## Try it
Each record below should be returned word for word, with no pictures included.

Saved entries

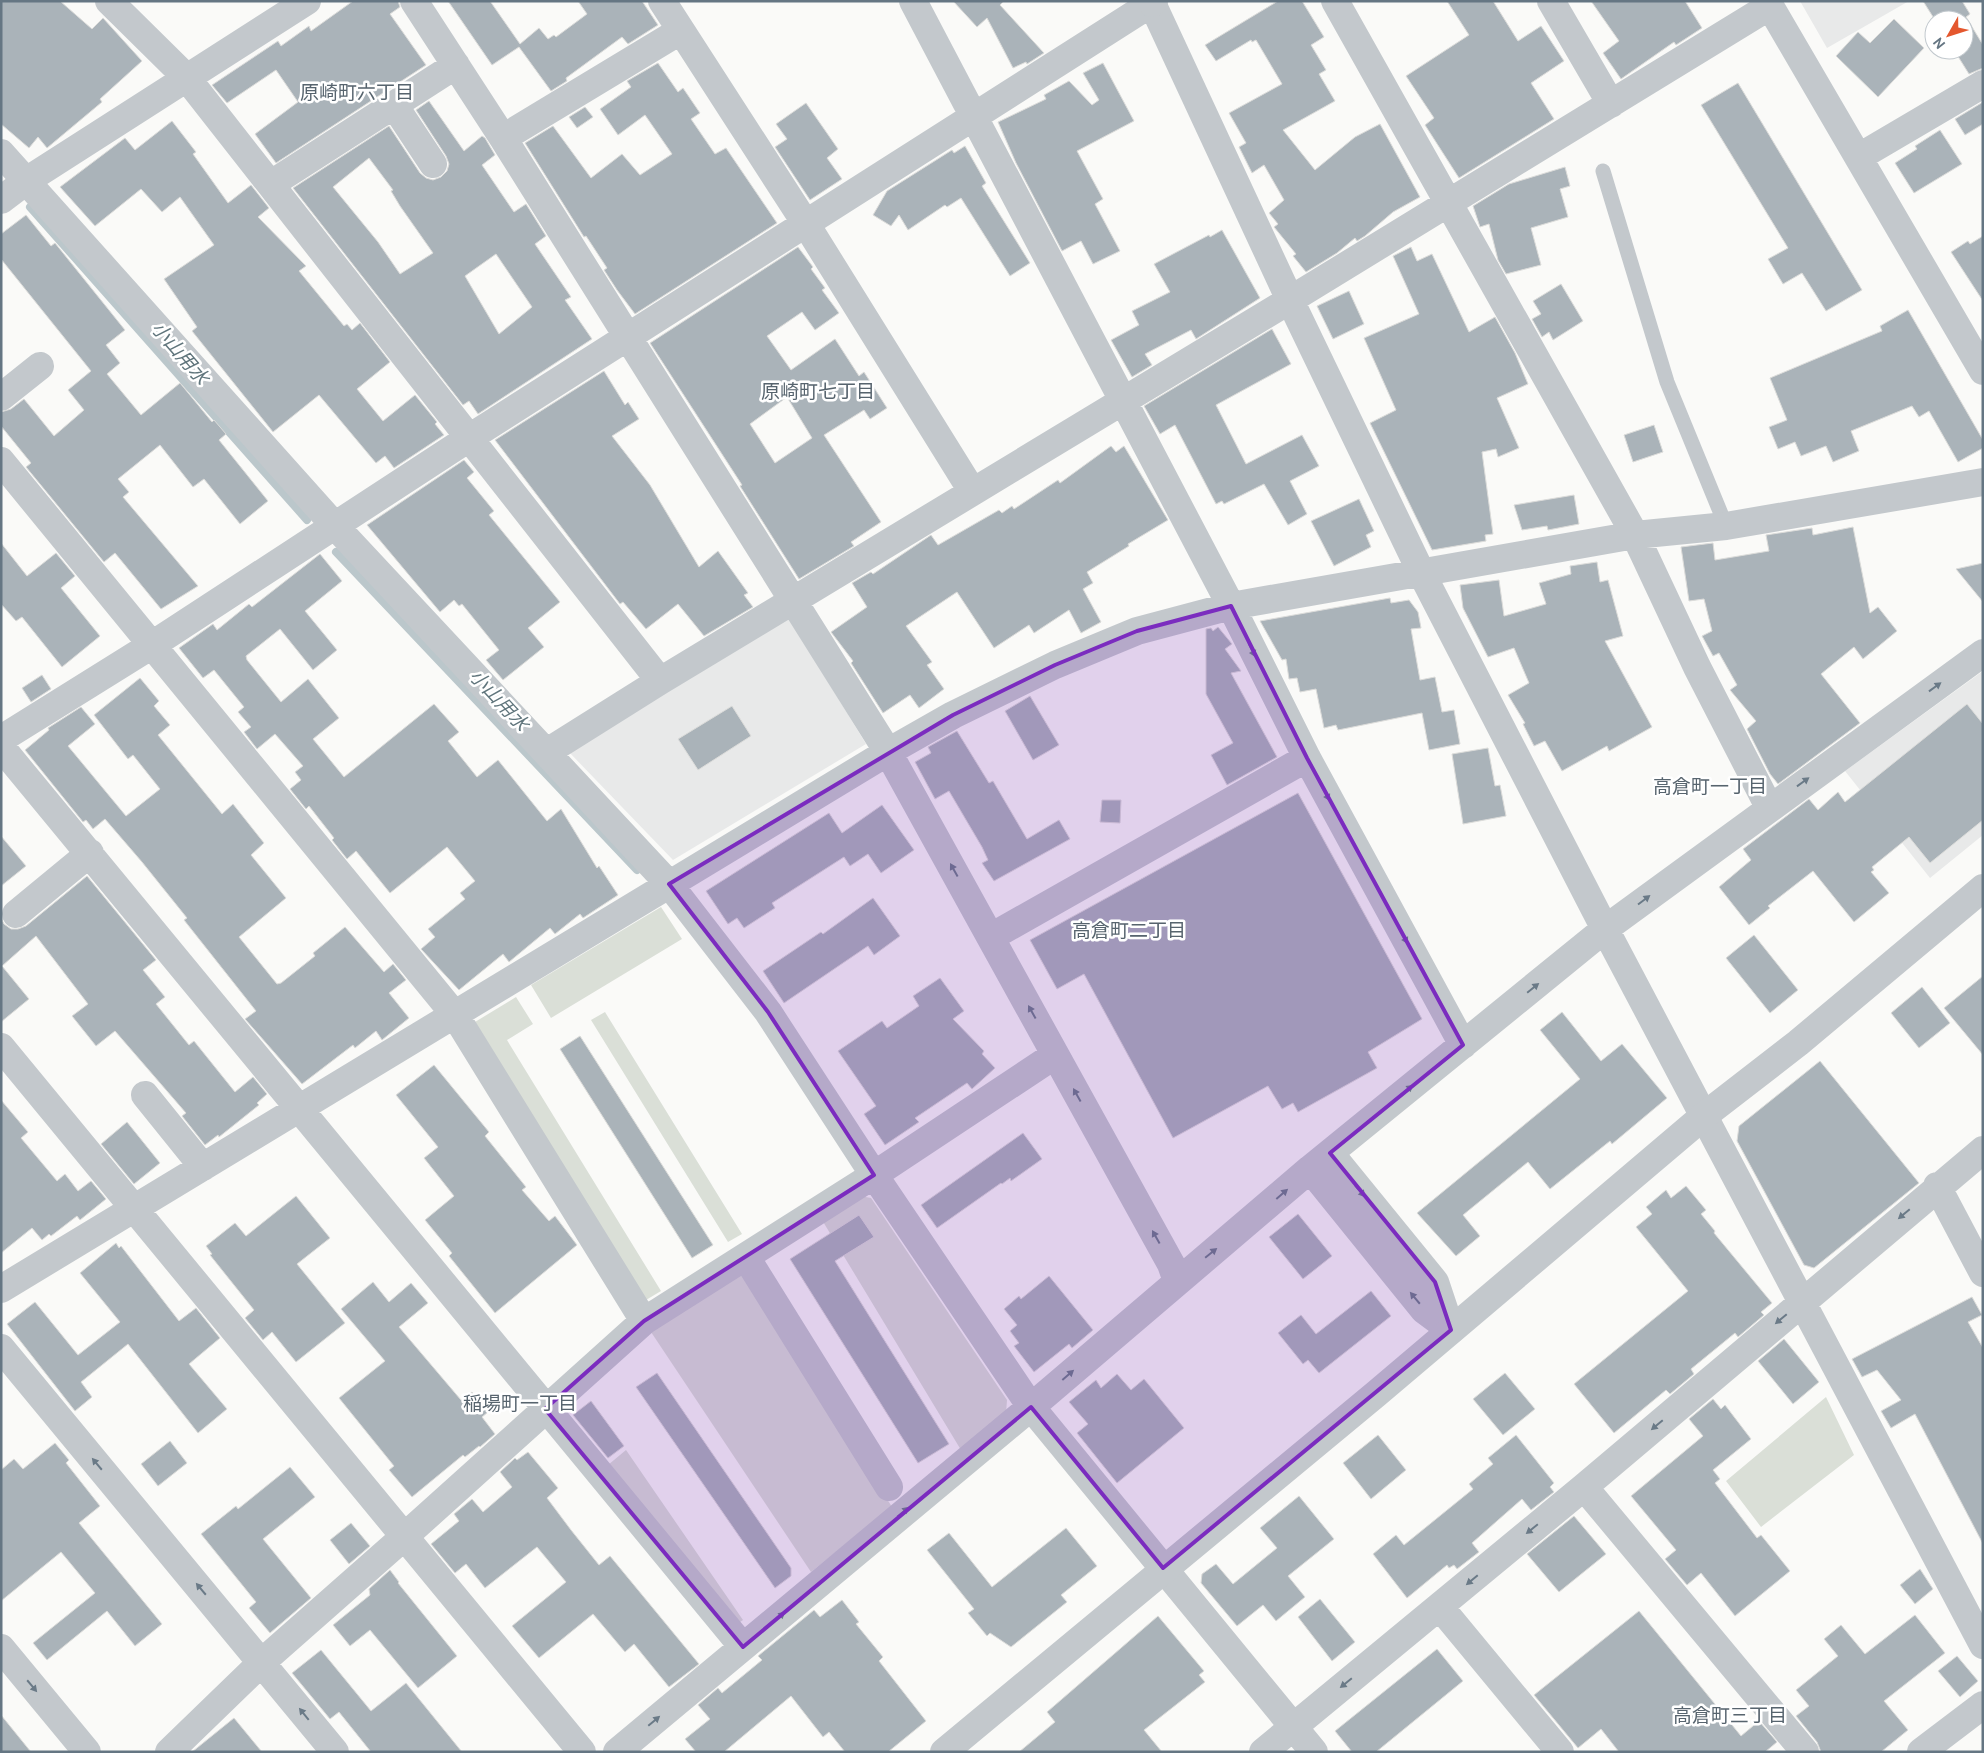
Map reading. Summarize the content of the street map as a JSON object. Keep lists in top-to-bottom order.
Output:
{
  "districts": [
    "原崎町六丁目",
    "原崎町七丁目",
    "高倉町一丁目",
    "高倉町二丁目",
    "稲場町一丁目",
    "高倉町三丁目"
  ],
  "water": ["小山用水"],
  "north": "bottom left"
}
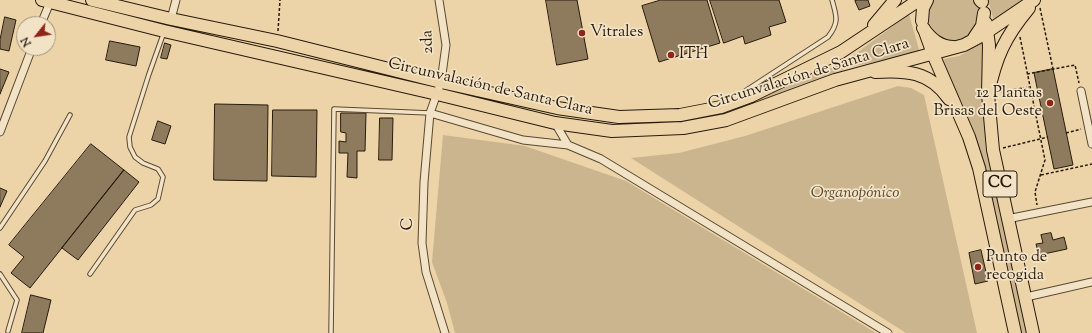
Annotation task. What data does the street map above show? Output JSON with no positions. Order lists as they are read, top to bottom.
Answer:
{
  "streets": {
    "main road": ["Circunvalación de Santa Clara", "CC"],
    "street": ["2da", "C"]
  },
  "crossings": [
    ["2da", "Circunvalación de Santa Clara"],
    ["2da", "C"],
    ["Circunvalación de Santa Clara", "CC"]
  ],
  "parks": ["Organopónico"],
  "places": [
    "Vitrales",
    "ITH",
    "12 Plantas Brisas del Oeste",
    "Punto de recogida"
  ],
  "north": "bottom left"
}
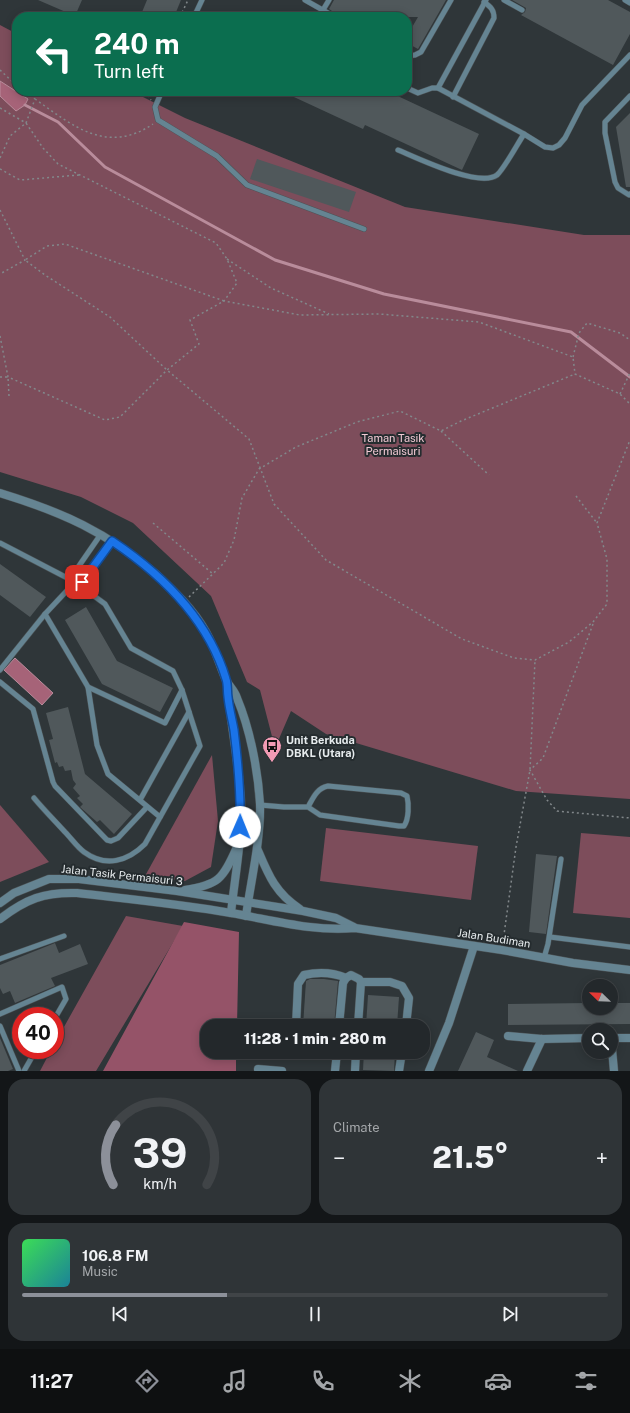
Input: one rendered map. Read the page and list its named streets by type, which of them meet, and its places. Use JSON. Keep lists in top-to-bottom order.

## Task output
Map reading. Summarize the content of the street map as a JSON object. Keep lists in top-to-bottom order.
Output:
{
  "districts": [
    "原崎町六丁目",
    "原崎町七丁目",
    "高倉町一丁目",
    "高倉町二丁目",
    "稲場町一丁目",
    "高倉町三丁目"
  ],
  "water": ["小山用水"],
  "north": "bottom left"
}
Annotation task. What data does the street map above show? Output JSON with no positions. Order lists as they are read, top to bottom.
Answer:
{
  "streets": {
    "main road": ["Circunvalación de Santa Clara", "CC"],
    "street": ["2da", "C"]
  },
  "crossings": [
    ["2da", "Circunvalación de Santa Clara"],
    ["2da", "C"],
    ["Circunvalación de Santa Clara", "CC"]
  ],
  "parks": ["Organopónico"],
  "places": [
    "Vitrales",
    "ITH",
    "12 Plantas Brisas del Oeste",
    "Punto de recogida"
  ],
  "north": "bottom left"
}
Input: one rendered map. Read the page and list its named streets by type, which of them meet, and its places. Use JSON. Keep lists in top-to-bottom order.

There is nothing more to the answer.